-- Opening Marker --
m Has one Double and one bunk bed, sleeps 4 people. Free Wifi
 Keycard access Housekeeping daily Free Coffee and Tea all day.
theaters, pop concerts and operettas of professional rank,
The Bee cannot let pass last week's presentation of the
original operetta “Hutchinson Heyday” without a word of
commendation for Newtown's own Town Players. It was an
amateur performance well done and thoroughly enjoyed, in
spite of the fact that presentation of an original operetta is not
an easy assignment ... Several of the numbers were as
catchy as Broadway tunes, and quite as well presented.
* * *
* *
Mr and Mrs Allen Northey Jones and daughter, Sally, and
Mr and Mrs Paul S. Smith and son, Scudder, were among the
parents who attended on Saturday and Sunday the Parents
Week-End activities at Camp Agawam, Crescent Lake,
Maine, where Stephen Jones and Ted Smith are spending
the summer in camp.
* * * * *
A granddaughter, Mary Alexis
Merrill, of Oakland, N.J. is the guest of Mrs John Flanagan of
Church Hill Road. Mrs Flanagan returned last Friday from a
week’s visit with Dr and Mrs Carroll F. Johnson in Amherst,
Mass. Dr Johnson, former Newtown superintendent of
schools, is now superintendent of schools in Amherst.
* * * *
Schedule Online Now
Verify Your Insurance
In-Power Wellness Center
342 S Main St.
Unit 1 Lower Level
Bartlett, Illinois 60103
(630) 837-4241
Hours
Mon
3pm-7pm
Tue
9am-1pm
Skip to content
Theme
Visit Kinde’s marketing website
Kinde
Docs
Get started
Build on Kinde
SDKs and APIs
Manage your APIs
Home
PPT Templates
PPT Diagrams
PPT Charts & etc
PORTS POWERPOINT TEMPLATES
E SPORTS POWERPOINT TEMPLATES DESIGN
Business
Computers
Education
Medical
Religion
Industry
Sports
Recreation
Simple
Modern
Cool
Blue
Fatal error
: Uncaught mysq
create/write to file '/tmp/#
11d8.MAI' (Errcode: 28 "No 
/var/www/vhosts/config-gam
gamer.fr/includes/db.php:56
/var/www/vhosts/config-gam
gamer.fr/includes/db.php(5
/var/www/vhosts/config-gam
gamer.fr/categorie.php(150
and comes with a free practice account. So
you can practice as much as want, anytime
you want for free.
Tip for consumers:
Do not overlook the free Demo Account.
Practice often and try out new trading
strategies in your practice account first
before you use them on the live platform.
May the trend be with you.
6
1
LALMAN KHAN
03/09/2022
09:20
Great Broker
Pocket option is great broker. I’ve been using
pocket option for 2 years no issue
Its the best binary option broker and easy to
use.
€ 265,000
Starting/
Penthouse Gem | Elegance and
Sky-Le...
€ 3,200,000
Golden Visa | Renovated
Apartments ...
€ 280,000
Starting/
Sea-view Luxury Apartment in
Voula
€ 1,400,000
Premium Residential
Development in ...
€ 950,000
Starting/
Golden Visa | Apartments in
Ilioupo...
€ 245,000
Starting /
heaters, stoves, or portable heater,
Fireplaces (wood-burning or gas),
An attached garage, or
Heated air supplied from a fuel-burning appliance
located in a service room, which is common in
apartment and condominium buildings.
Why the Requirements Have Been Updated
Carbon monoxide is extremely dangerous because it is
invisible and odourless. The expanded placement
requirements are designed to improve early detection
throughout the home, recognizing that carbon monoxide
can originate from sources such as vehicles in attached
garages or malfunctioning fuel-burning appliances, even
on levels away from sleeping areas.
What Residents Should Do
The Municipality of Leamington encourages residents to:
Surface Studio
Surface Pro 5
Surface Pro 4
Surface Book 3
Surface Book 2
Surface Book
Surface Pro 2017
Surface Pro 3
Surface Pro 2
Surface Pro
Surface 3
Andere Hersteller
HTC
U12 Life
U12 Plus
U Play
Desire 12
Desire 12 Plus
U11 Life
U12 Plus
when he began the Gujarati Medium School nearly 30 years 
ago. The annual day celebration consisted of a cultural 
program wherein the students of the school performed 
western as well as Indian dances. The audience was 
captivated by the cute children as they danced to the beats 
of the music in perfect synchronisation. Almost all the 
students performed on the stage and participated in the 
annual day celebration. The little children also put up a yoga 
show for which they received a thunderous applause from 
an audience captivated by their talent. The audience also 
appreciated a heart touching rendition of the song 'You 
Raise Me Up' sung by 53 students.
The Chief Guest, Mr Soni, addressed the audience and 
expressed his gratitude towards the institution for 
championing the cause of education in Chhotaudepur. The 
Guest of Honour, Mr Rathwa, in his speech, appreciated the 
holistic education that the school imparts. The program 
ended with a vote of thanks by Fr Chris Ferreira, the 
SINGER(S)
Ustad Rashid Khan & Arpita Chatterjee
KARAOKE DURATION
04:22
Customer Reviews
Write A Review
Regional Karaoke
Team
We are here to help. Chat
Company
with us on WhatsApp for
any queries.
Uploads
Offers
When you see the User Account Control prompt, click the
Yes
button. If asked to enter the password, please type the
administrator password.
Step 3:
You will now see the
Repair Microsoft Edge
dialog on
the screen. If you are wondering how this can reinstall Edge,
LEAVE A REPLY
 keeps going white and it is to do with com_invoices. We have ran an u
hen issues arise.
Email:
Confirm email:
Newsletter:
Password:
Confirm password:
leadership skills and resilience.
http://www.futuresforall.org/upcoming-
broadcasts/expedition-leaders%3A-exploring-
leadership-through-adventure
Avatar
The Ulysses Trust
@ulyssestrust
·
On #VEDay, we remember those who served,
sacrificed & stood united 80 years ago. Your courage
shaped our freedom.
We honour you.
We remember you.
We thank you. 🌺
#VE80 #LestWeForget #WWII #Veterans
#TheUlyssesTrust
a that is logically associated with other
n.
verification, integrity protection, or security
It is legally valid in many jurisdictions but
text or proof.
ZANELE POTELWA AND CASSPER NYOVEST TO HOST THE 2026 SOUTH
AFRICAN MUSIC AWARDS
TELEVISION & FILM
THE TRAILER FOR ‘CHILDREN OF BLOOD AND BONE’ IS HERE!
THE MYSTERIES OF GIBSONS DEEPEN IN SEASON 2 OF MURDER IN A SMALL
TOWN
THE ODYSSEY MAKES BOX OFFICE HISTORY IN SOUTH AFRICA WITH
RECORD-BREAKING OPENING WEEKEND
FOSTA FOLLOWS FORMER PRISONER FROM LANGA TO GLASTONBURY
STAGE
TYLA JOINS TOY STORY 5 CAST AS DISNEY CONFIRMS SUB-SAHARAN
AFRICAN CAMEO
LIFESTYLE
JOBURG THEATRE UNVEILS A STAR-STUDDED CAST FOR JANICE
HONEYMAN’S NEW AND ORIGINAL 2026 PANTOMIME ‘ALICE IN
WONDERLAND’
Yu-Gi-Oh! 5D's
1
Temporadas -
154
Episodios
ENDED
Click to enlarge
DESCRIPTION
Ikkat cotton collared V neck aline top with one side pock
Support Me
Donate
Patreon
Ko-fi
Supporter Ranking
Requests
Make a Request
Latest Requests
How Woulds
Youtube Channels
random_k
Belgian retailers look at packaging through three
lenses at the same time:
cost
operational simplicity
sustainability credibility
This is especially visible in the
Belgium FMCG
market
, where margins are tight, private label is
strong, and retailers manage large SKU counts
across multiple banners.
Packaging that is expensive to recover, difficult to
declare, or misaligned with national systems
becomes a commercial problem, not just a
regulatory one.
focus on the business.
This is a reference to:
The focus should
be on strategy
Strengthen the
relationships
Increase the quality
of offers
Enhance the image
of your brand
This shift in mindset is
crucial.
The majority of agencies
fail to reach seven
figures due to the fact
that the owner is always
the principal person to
-- Closing Marker --
About this task: Give back all the data with every "Amherst" replaced by "Northampton". Leave everything else unchanged.

Task result:
m Has one Double and one bunk bed, sleeps 4 people. Free Wifi
 Keycard access Housekeeping daily Free Coffee and Tea all day.
theaters, pop concerts and operettas of professional rank,
The Bee cannot let pass last week's presentation of the
original operetta “Hutchinson Heyday” without a word of
commendation for Newtown's own Town Players. It was an
amateur performance well done and thoroughly enjoyed, in
spite of the fact that presentation of an original operetta is not
an easy assignment ... Several of the numbers were as
catchy as Broadway tunes, and quite as well presented.
* * *
* *
Mr and Mrs Allen Northey Jones and daughter, Sally, and
Mr and Mrs Paul S. Smith and son, Scudder, were among the
parents who attended on Saturday and Sunday the Parents
Week-End activities at Camp Agawam, Crescent Lake,
Maine, where Stephen Jones and Ted Smith are spending
the summer in camp.
* * * * *
A granddaughter, Mary Alexis
Merrill, of Oakland, N.J. is the guest of Mrs John Flanagan of
Church Hill Road. Mrs Flanagan returned last Friday from a
week’s visit with Dr and Mrs Carroll F. Johnson in Northampton,
Mass. Dr Johnson, former Newtown superintendent of
schools, is now superintendent of schools in Northampton.
* * * *
Schedule Online Now
Verify Your Insurance
In-Power Wellness Center
342 S Main St.
Unit 1 Lower Level
Bartlett, Illinois 60103
(630) 837-4241
Hours
Mon
3pm-7pm
Tue
9am-1pm
Skip to content
Theme
Visit Kinde’s marketing website
Kinde
Docs
Get started
Build on Kinde
SDKs and APIs
Manage your APIs
Home
PPT Templates
PPT Diagrams
PPT Charts & etc
PORTS POWERPOINT TEMPLATES
E SPORTS POWERPOINT TEMPLATES DESIGN
Business
Computers
Education
Medical
Religion
Industry
Sports
Recreation
Simple
Modern
Cool
Blue
Fatal error
: Uncaught mysq
create/write to file '/tmp/#
11d8.MAI' (Errcode: 28 "No 
/var/www/vhosts/config-gam
gamer.fr/includes/db.php:56
/var/www/vhosts/config-gam
gamer.fr/includes/db.php(5
/var/www/vhosts/config-gam
gamer.fr/categorie.php(150
and comes with a free practice account. So
you can practice as much as want, anytime
you want for free.
Tip for consumers:
Do not overlook the free Demo Account.
Practice often and try out new trading
strategies in your practice account first
before you use them on the live platform.
May the trend be with you.
6
1
LALMAN KHAN
03/09/2022
09:20
Great Broker
Pocket option is great broker. I’ve been using
pocket option for 2 years no issue
Its the best binary option broker and easy to
use.
€ 265,000
Starting/
Penthouse Gem | Elegance and
Sky-Le...
€ 3,200,000
Golden Visa | Renovated
Apartments ...
€ 280,000
Starting/
Sea-view Luxury Apartment in
Voula
€ 1,400,000
Premium Residential
Development in ...
€ 950,000
Starting/
Golden Visa | Apartments in
Ilioupo...
€ 245,000
Starting /
heaters, stoves, or portable heater,
Fireplaces (wood-burning or gas),
An attached garage, or
Heated air supplied from a fuel-burning appliance
located in a service room, which is common in
apartment and condominium buildings.
Why the Requirements Have Been Updated
Carbon monoxide is extremely dangerous because it is
invisible and odourless. The expanded placement
requirements are designed to improve early detection
throughout the home, recognizing that carbon monoxide
can originate from sources such as vehicles in attached
garages or malfunctioning fuel-burning appliances, even
on levels away from sleeping areas.
What Residents Should Do
The Municipality of Leamington encourages residents to:
Surface Studio
Surface Pro 5
Surface Pro 4
Surface Book 3
Surface Book 2
Surface Book
Surface Pro 2017
Surface Pro 3
Surface Pro 2
Surface Pro
Surface 3
Andere Hersteller
HTC
U12 Life
U12 Plus
U Play
Desire 12
Desire 12 Plus
U11 Life
U12 Plus
when he began the Gujarati Medium School nearly 30 years 
ago. The annual day celebration consisted of a cultural 
program wherein the students of the school performed 
western as well as Indian dances. The audience was 
captivated by the cute children as they danced to the beats 
of the music in perfect synchronisation. Almost all the 
students performed on the stage and participated in the 
annual day celebration. The little children also put up a yoga 
show for which they received a thunderous applause from 
an audience captivated by their talent. The audience also 
appreciated a heart touching rendition of the song 'You 
Raise Me Up' sung by 53 students.
The Chief Guest, Mr Soni, addressed the audience and 
expressed his gratitude towards the institution for 
championing the cause of education in Chhotaudepur. The 
Guest of Honour, Mr Rathwa, in his speech, appreciated the 
holistic education that the school imparts. The program 
ended with a vote of thanks by Fr Chris Ferreira, the 
SINGER(S)
Ustad Rashid Khan & Arpita Chatterjee
KARAOKE DURATION
04:22
Customer Reviews
Write A Review
Regional Karaoke
Team
We are here to help. Chat
Company
with us on WhatsApp for
any queries.
Uploads
Offers
When you see the User Account Control prompt, click the
Yes
button. If asked to enter the password, please type the
administrator password.
Step 3:
You will now see the
Repair Microsoft Edge
dialog on
the screen. If you are wondering how this can reinstall Edge,
LEAVE A REPLY
 keeps going white and it is to do with com_invoices. We have ran an u
hen issues arise.
Email:
Confirm email:
Newsletter:
Password:
Confirm password:
leadership skills and resilience.
http://www.futuresforall.org/upcoming-
broadcasts/expedition-leaders%3A-exploring-
leadership-through-adventure
Avatar
The Ulysses Trust
@ulyssestrust
·
On #VEDay, we remember those who served,
sacrificed & stood united 80 years ago. Your courage
shaped our freedom.
We honour you.
We remember you.
We thank you. 🌺
#VE80 #LestWeForget #WWII #Veterans
#TheUlyssesTrust
a that is logically associated with other
n.
verification, integrity protection, or security
It is legally valid in many jurisdictions but
text or proof.
ZANELE POTELWA AND CASSPER NYOVEST TO HOST THE 2026 SOUTH
AFRICAN MUSIC AWARDS
TELEVISION & FILM
THE TRAILER FOR ‘CHILDREN OF BLOOD AND BONE’ IS HERE!
THE MYSTERIES OF GIBSONS DEEPEN IN SEASON 2 OF MURDER IN A SMALL
TOWN
THE ODYSSEY MAKES BOX OFFICE HISTORY IN SOUTH AFRICA WITH
RECORD-BREAKING OPENING WEEKEND
FOSTA FOLLOWS FORMER PRISONER FROM LANGA TO GLASTONBURY
STAGE
TYLA JOINS TOY STORY 5 CAST AS DISNEY CONFIRMS SUB-SAHARAN
AFRICAN CAMEO
LIFESTYLE
JOBURG THEATRE UNVEILS A STAR-STUDDED CAST FOR JANICE
HONEYMAN’S NEW AND ORIGINAL 2026 PANTOMIME ‘ALICE IN
WONDERLAND’
Yu-Gi-Oh! 5D's
1
Temporadas -
154
Episodios
ENDED
Click to enlarge
DESCRIPTION
Ikkat cotton collared V neck aline top with one side pock
Support Me
Donate
Patreon
Ko-fi
Supporter Ranking
Requests
Make a Request
Latest Requests
How Woulds
Youtube Channels
random_k
Belgian retailers look at packaging through three
lenses at the same time:
cost
operational simplicity
sustainability credibility
This is especially visible in the
Belgium FMCG
market
, where margins are tight, private label is
strong, and retailers manage large SKU counts
across multiple banners.
Packaging that is expensive to recover, difficult to
declare, or misaligned with national systems
becomes a commercial problem, not just a
regulatory one.
focus on the business.
This is a reference to:
The focus should
be on strategy
Strengthen the
relationships
Increase the quality
of offers
Enhance the image
of your brand
This shift in mindset is
crucial.
The majority of agencies
fail to reach seven
figures due to the fact
that the owner is always
the principal person to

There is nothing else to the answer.